TL;DR

I myself included, we all love a good TL;DR right smack at the start. Here’s the one for this post.

A data lake is the go-to, single collection for accessing all sorts of data from across your organization.

A data warehouse is the single collection of structured data from across your organization designed for data analysis.

The Premise of All This
- Data Silos
- The Solution?
Data Lakes
- AWS Lake Formation
Data Warehouses
- Amazon Redshift
Data Lakes vs. Data Warehouses

The Premise of All This

Imagine you’re working at an e-commerce organization with multiple departments – sales, marketing, finance, etc. Because each department focuses on its own thing, they collect and store their data independently:

Sales: Tracks customer interactions in their CRM¹ system
Marketing: Runs campaigns and collects metrics like page views or marketing email click rates in their marketing platform
Finance: maintains financial records in their accounting software

Each of these systems serves its specific purpose well. After all, if you are an accountant working in the finance department, it’s not every day you need to know about what’s being stored in the sales team’s CRM system. However, if you might run into challenges when the company wants you to answer cross-departmental questions or gain organization-wide insights like:

Which marketing campaigns generate customers with the highest lifetime value?
- marketing campaign data + sales transaction history + customer retention
How do shipping delays impact customer retention rates?
- logistics/operations data + future purchasing behavior

First of all, because data is trapped in separate departmental systems, there is no single view that shows all the cross-organizational data. If you were to create that single view, it’s probably going to be challenging to find a common denominator and combine the information. What adds to the challenge is inconsistent formatting: your marketing data might be structured nicely in a table format, while your sales data is in JSON.

Now let’s assume you somehow successfully joined all the data across your organization into one place. What if the individual data stores are updated pretty often, all at different times? It’s probably going to take forever to just update, transform the original data, and load it into the single source before you can even start extracting insights.

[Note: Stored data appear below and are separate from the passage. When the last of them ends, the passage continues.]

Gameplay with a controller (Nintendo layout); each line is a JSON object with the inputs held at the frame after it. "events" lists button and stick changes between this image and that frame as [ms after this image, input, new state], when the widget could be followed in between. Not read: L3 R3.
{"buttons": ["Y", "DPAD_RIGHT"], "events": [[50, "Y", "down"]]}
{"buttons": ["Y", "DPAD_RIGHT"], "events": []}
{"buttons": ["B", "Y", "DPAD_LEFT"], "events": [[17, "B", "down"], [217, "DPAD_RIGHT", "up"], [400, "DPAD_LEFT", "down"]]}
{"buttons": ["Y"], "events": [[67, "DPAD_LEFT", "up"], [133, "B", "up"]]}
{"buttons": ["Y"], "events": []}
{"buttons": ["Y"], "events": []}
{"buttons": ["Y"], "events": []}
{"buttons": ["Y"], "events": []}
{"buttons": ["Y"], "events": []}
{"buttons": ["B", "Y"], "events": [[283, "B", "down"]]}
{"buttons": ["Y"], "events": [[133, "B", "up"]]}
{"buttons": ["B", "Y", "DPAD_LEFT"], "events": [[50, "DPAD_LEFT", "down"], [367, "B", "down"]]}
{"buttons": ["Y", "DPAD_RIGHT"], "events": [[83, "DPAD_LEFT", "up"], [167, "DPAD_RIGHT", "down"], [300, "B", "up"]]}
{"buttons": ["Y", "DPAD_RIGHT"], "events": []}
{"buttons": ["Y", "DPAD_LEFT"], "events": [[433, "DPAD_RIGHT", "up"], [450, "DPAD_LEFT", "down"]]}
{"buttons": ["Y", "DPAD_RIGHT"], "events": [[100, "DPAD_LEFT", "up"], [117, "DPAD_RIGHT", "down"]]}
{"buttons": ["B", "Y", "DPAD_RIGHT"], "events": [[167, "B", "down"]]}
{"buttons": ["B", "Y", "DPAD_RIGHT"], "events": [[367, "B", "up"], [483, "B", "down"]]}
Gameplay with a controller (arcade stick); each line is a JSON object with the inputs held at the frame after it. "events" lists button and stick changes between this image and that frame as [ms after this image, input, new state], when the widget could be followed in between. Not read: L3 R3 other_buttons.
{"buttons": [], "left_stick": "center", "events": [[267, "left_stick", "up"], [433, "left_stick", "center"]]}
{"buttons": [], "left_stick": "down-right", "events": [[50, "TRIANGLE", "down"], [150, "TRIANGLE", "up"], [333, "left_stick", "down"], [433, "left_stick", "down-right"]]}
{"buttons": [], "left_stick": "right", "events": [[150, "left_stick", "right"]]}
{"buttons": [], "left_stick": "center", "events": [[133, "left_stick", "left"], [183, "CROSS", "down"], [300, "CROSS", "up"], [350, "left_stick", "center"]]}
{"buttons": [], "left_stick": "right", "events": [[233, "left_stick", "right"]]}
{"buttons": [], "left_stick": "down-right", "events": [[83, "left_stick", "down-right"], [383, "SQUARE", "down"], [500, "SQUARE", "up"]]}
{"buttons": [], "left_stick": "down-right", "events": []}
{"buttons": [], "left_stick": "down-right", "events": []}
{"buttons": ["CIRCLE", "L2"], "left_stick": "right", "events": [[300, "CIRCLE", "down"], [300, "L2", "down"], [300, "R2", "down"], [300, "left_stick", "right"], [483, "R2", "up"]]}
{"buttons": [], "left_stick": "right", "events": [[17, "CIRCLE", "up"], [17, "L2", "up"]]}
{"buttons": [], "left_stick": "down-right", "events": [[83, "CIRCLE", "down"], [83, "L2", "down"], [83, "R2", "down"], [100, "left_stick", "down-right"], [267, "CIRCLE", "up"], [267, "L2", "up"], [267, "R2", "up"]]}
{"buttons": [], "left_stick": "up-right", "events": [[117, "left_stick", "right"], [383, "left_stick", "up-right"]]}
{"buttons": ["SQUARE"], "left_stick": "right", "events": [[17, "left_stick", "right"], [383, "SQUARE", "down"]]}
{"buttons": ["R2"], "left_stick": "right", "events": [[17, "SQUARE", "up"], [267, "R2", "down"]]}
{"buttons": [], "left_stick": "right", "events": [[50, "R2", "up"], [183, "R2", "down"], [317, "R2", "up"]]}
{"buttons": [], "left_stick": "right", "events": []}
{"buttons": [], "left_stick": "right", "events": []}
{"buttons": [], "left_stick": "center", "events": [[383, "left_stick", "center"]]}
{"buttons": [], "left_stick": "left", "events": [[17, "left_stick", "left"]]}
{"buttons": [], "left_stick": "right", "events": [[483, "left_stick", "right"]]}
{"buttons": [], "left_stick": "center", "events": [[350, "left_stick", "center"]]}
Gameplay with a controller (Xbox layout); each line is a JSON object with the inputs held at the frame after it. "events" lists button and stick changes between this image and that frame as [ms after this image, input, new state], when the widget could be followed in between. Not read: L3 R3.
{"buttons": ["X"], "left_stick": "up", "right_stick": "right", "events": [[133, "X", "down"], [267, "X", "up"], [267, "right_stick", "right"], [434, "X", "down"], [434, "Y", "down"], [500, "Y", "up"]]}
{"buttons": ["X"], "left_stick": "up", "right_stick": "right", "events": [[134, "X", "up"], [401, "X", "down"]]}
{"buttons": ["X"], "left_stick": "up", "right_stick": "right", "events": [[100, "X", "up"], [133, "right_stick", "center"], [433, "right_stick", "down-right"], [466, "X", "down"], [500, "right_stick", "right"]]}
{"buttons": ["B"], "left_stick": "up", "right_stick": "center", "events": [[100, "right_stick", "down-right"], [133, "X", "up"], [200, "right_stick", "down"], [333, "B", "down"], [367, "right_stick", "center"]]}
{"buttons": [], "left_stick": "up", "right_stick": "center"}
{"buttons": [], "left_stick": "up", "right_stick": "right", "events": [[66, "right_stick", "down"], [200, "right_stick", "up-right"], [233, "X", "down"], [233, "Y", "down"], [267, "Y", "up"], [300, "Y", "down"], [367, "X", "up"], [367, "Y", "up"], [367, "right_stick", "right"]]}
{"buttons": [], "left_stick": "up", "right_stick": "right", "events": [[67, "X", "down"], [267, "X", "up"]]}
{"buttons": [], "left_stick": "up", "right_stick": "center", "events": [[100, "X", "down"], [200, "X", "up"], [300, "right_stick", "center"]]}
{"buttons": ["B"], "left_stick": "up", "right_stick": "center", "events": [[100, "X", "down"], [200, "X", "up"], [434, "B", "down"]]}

This is going to be your worst nightmare when you’re required to do this job every week.

Data Silos

This fragmentation of data across isolated systems is what technology professionals refer to as data silos. In a nutshell, data silos are collections of data that is controlled by one particular department and isolated from the rest of the organization.

The Solution?

Data warehouses and data lakes emerged as solutions to these problems, each with different approaches to getting data from all over the place, into a single, centralized collection. We’ll do deep dives into each of these, but both aim to break down cross-departmental barriers and enable organization-wide analytics and insights.

Many large organizations probably has multiple departments, and every department is probably responsible for a different section of the business. Now, because every department has its own responsibilities, they might have their own data storage solution.

In this post, I’ll go over data lakes and data warehouses, how they are different, and (obviously) link them to the corresponding AWS services. I’ll probably have separate posts for the AWS services, since explaining the services in this post will make this too long or anyone to read until the end.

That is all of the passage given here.